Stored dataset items
Segment Open
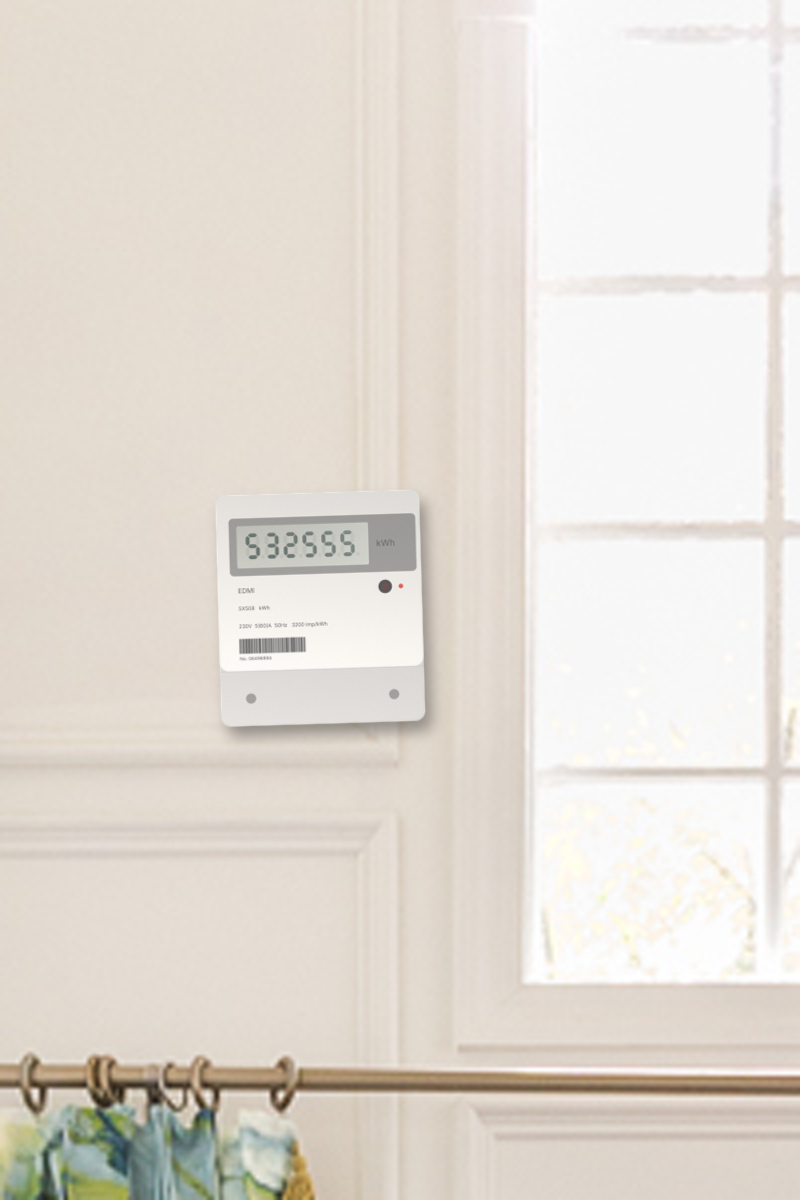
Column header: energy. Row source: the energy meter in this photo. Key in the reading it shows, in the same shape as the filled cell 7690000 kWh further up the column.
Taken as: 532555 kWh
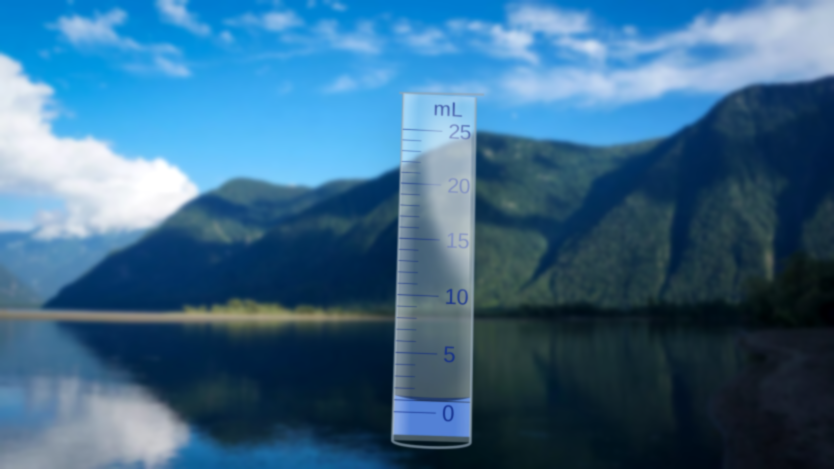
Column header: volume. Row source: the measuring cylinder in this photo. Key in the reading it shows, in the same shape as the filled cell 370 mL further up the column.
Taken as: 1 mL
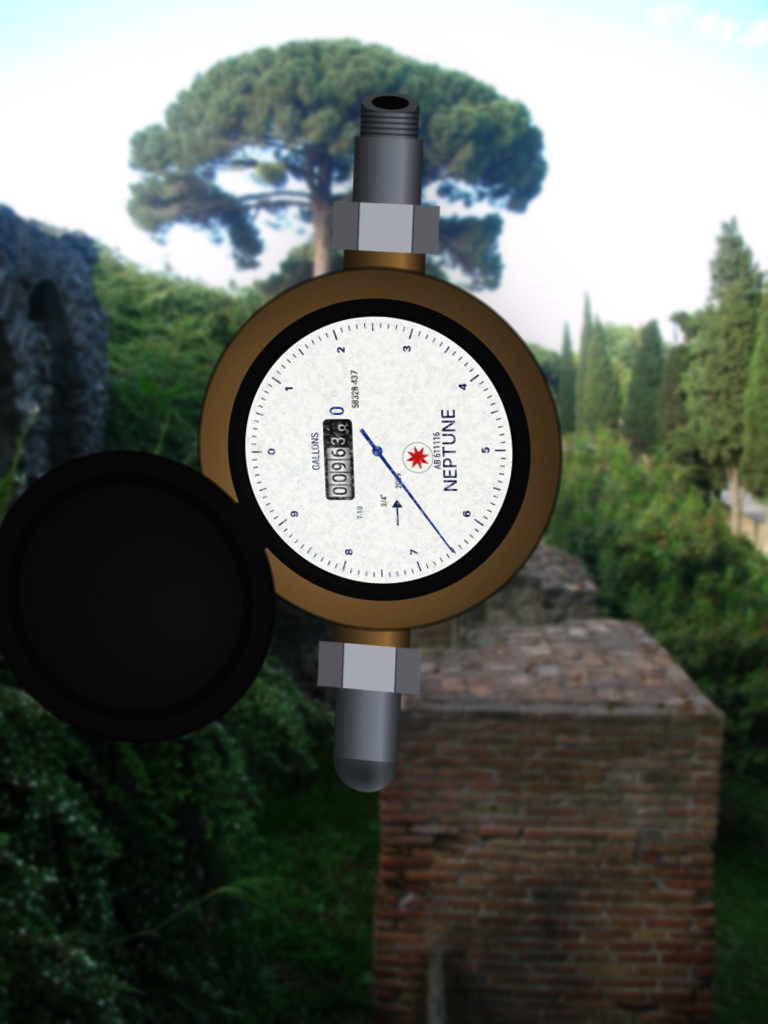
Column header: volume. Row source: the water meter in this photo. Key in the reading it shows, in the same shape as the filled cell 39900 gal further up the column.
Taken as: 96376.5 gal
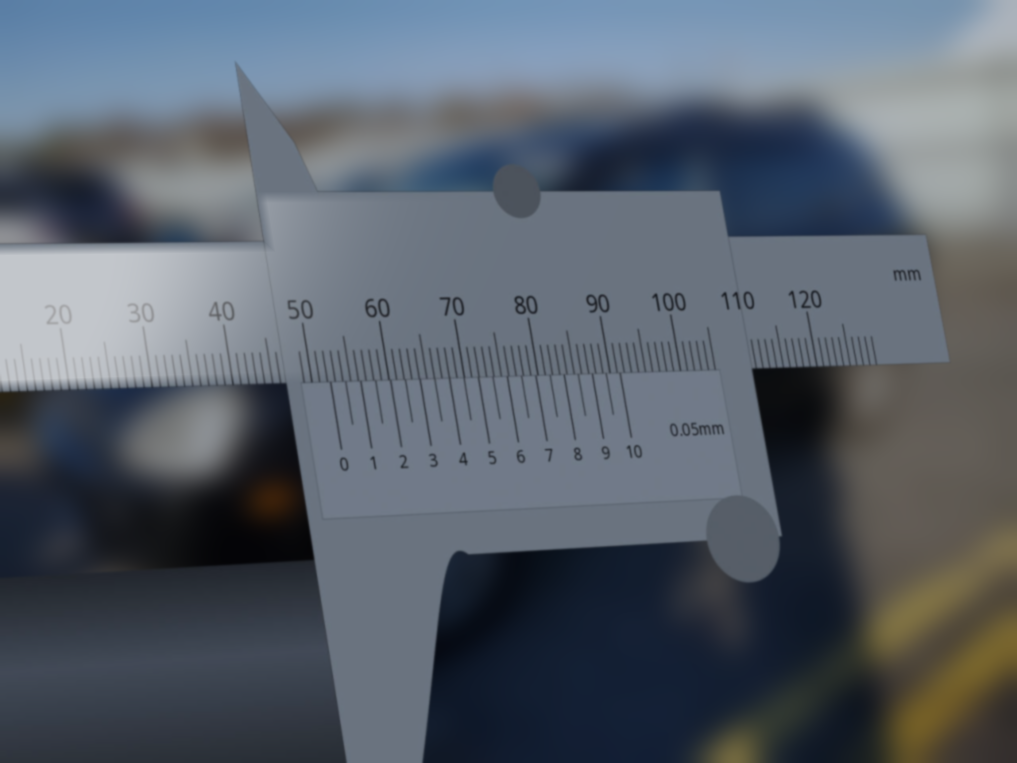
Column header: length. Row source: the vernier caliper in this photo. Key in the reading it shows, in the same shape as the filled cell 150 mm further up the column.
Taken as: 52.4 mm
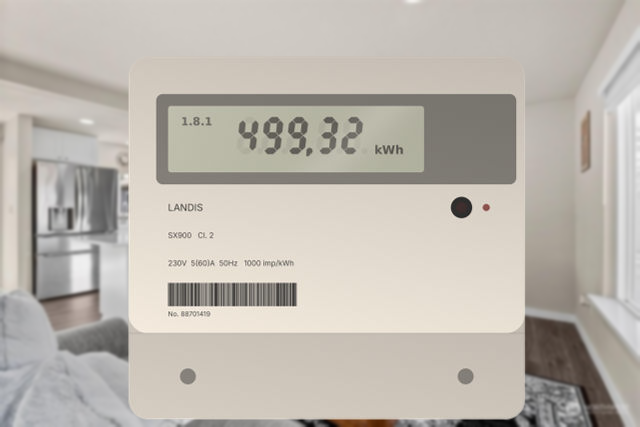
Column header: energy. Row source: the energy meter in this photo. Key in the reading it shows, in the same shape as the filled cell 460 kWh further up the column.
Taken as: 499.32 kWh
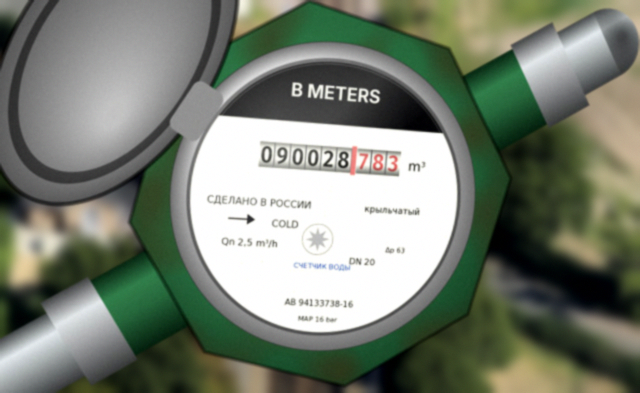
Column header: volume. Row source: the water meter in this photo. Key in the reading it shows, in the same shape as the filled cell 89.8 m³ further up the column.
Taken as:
Segment Closed
Segment Open
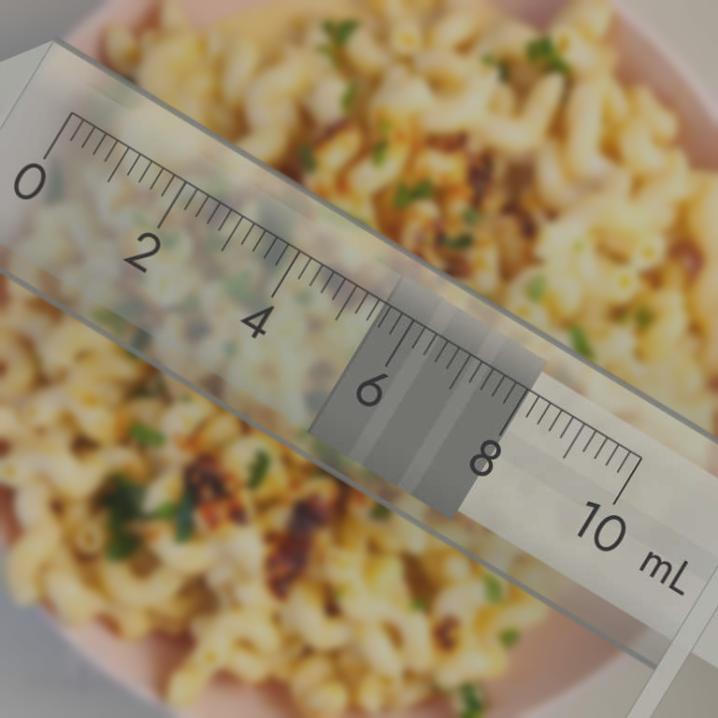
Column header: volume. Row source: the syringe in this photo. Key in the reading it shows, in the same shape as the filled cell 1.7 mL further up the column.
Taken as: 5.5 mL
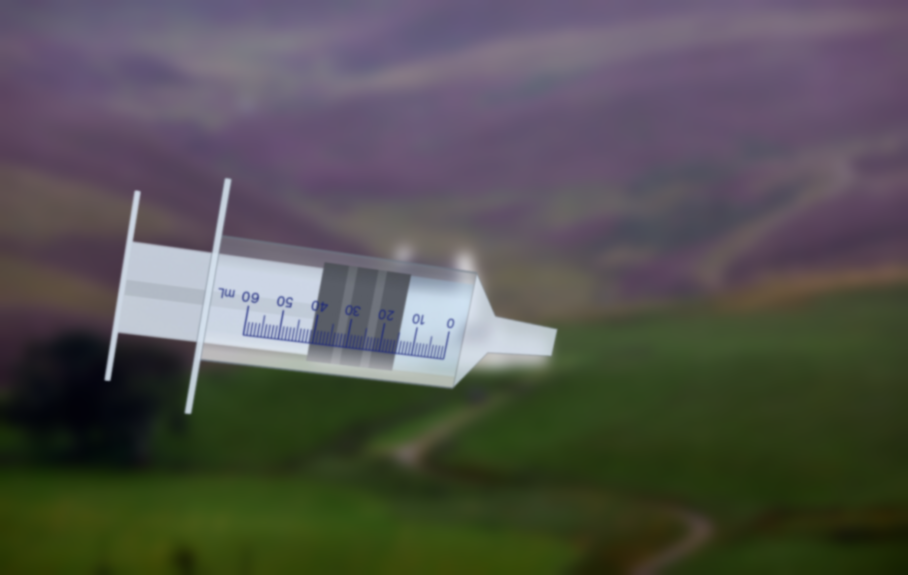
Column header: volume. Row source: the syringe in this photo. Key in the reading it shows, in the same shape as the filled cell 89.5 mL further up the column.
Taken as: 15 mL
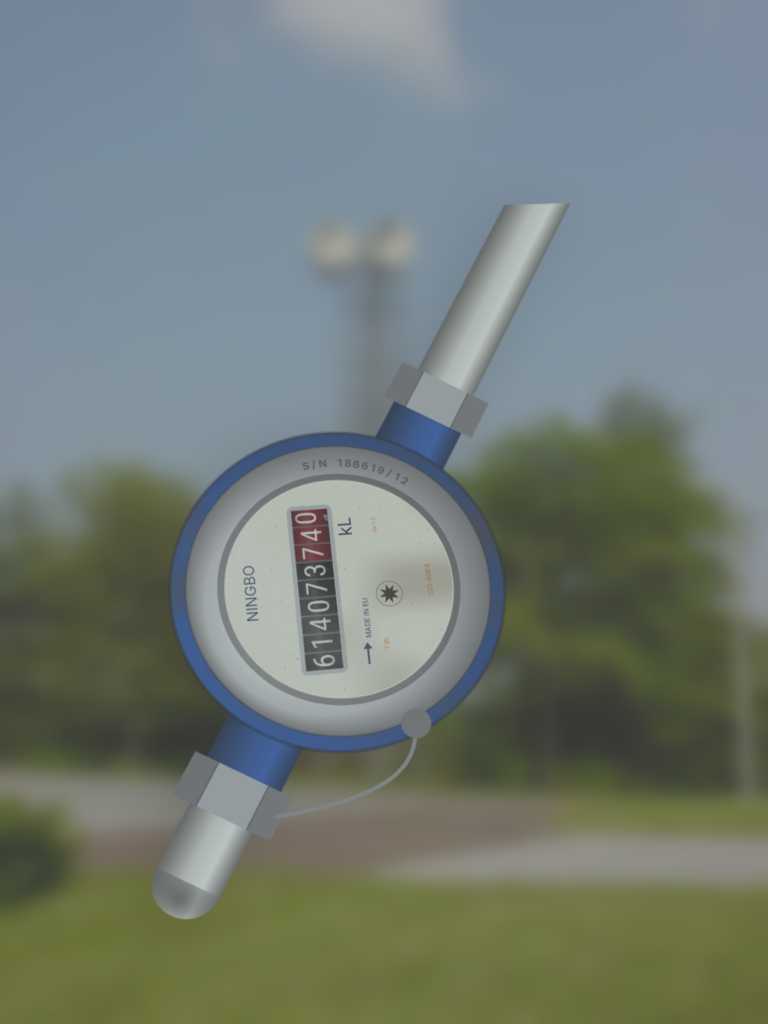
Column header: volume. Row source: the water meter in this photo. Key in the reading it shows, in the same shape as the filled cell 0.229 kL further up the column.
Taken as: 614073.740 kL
Segment Closed
DIRECTIONS FOR THIS TASK: Filter the rows above, keeping every line that contains the word "energy" and copying each one out in full. The match is case-sensitive.

ANSWER TO THE PROBLEM:
Column header: energy. Row source: the energy meter in this photo. Key in the reading it shows, in the same shape as the filled cell 7690000 kWh further up the column.
Column header: energy. Row source: the energy meter in this photo. Key in the reading it shows, in the same shape as the filled cell 460 kWh further up the column.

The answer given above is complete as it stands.